Aufführung mit der Musik für
Streichquartett, Klarinette & Trompete
von Jerzy Sokorski, Polen 1988


Musikalische Leitung: Natalie Schwarzer


Hörproben

 

Paul Leni´s Dornröschen
(Auszug aus dem Essay "Paul Leni (1825 - 1929) -
kleiner, grosser heimlicher Herrscher")

Der 50-minütige Märchenfilm Dornröschen wurde im Jahre 1917 von dem damals bereits namhaften Maler, Designer und Filmregisseur Paul Leni realisiert. Das Drehbuch nach der Vorlage der Gebrüder Grimm schrieb Rudolf Presber. Paul Davidson produzierte den Film für die Projektion AG "Union" (Pagu); gedreht wurde im Atelier in Berlin-Tempelhof.
Es war das bislang aufwändigste Projekt dieses Studios. Davidson riskierte dabei in Kriegszeiten einen Grossteil des Gesamtkapitals der Gesellschaft von 2,2 Millionen Reichsmark bei der Herstellung eines Kinder- und Familienfilms.
Die Firma warb denn auch superlativ für "ein mit allen Mitteln der Kunst und Technik des 20. Jahrhunderts geschaffenes Kolossal-Filmwerk, das sich den grössten Schöpfungen der Welt-Kinematographie würdig an die Seite stellt".

Im Vergleich zu rudimentär ausgeführten Interieurs anderer deutscher Produktionen früher Stummfilmjahre präsentiert sich Dornröschen mit akkurater Rekonstruktion spätgotischen Dekors im Studio sicher einzigartig. Die Kostüme wurden von Leni getreu nach Vorbildern der Dürerzeit entworfen.
Zahlreiche zeitgenössische Filme deutscher Produktion, darunter Klassiker wie Der Student von Prag (Paul Wegener) 1913, Insel der Seligen (Max Reinhardt) 1913 und Engelein (Urban Gad) 1914, wurden hingegen, aus künstlerischen oder finanziellen Erwägungen heraus, noch ausserhalb des Ateliers an geeigneten historischen oder zeitgenössischen Schauplätzen realisiert.

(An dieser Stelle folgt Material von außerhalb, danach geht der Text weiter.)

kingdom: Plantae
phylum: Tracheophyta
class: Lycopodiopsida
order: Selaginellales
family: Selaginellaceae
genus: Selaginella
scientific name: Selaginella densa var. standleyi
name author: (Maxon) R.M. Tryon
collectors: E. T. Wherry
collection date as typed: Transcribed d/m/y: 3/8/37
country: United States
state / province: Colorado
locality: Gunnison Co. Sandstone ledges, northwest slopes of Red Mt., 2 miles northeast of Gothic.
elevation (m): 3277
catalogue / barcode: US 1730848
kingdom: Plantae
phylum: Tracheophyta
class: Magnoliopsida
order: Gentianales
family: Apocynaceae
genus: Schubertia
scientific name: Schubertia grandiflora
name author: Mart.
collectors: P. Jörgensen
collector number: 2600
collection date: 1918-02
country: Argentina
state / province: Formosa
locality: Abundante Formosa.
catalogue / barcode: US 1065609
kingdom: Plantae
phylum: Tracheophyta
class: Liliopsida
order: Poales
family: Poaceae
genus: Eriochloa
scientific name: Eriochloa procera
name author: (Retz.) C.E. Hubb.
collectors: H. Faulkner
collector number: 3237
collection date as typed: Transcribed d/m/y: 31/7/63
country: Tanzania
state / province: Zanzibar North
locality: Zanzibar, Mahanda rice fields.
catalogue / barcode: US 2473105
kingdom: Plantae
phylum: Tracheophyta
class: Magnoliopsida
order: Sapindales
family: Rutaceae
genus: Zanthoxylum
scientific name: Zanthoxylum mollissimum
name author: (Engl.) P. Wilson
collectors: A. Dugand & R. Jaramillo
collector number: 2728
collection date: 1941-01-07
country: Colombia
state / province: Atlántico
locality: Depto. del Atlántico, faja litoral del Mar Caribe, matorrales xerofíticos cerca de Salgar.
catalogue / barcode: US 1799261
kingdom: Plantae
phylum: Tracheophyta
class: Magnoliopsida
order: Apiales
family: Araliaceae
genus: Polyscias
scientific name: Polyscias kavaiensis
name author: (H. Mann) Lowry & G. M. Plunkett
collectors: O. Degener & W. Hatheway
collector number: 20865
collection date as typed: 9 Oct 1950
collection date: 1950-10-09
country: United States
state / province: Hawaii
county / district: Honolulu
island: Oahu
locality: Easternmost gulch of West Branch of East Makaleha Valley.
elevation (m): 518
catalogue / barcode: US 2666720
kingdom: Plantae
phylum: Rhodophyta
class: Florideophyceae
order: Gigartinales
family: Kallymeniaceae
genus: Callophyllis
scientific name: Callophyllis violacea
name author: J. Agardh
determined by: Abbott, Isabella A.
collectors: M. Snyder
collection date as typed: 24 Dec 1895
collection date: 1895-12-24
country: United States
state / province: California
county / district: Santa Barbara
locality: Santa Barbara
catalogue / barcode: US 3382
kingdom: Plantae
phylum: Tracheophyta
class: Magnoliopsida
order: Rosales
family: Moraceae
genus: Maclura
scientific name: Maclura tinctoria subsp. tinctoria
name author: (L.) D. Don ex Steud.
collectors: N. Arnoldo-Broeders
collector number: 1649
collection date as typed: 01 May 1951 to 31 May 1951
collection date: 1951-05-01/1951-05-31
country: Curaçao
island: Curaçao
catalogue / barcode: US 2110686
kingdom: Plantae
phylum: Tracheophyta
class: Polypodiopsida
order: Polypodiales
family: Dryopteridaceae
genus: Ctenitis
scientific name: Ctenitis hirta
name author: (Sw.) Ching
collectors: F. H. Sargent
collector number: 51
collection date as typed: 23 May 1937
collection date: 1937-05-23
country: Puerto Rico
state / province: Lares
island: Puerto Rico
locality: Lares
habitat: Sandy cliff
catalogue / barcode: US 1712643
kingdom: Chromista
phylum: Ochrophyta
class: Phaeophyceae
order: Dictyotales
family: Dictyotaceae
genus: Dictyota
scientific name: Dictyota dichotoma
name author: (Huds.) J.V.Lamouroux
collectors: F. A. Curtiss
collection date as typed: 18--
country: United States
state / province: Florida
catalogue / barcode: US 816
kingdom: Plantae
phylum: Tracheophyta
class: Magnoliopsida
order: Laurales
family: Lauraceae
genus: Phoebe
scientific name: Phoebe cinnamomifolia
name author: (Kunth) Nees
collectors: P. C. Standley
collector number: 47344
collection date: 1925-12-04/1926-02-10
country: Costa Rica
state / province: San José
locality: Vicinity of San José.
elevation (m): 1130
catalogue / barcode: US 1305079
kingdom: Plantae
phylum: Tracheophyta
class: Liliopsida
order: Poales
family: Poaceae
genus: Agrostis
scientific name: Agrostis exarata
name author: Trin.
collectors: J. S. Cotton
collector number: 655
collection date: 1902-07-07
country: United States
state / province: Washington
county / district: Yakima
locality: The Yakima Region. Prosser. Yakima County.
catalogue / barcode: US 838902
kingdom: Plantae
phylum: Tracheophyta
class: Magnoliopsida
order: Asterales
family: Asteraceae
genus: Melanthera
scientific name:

Der Bildende Künstler Leni wirkte als Grafiker und Szenenbildner innerhalb der Berliner Theater- und Kabarettszene vorwiegend impressionistisch, abstra-hierend und experimentell-expressionistisch.
Der Filmarbeit hingegen legte er ein vordergründig konservativ-naturalistischen Vorstellungen verhaftetes ästhetisches Prinzip zugrunde. Leni stand als Designer diverser Filmpaläste und renommierter Bälle und Künstlerfeste oftmals vor der Aufgabe, Personen und Räume in wechselseitige Beziehung und Inspiration zu versetzen. Er vertrat daher die These handlungsneutraler, autonomer Wirkung des auf der Leinwand imaginierten Raumes auf die dramatischen Figuren und den Betrachter eines Films. Somit definierte er das Filmdekor als zentrales, aussagefähigstes Element des neuen Mediums. Daher galt es ihm vorrangig, die Charaktere gemäss präziser dramaturgischer Analyse in ikonografisch vielschichtig besetzte Dekorationen einzufügen. Das Dekor Lenis, kunsthistorisch jeweils exakt reproduziert, suchte das Lebensgefühl der Protagonisten jener Zeit(en) zu vermitteln. Es barg emotionale Grundstimmung und psychologische Quintessenz der Szene(n) verschlüsselt in sich.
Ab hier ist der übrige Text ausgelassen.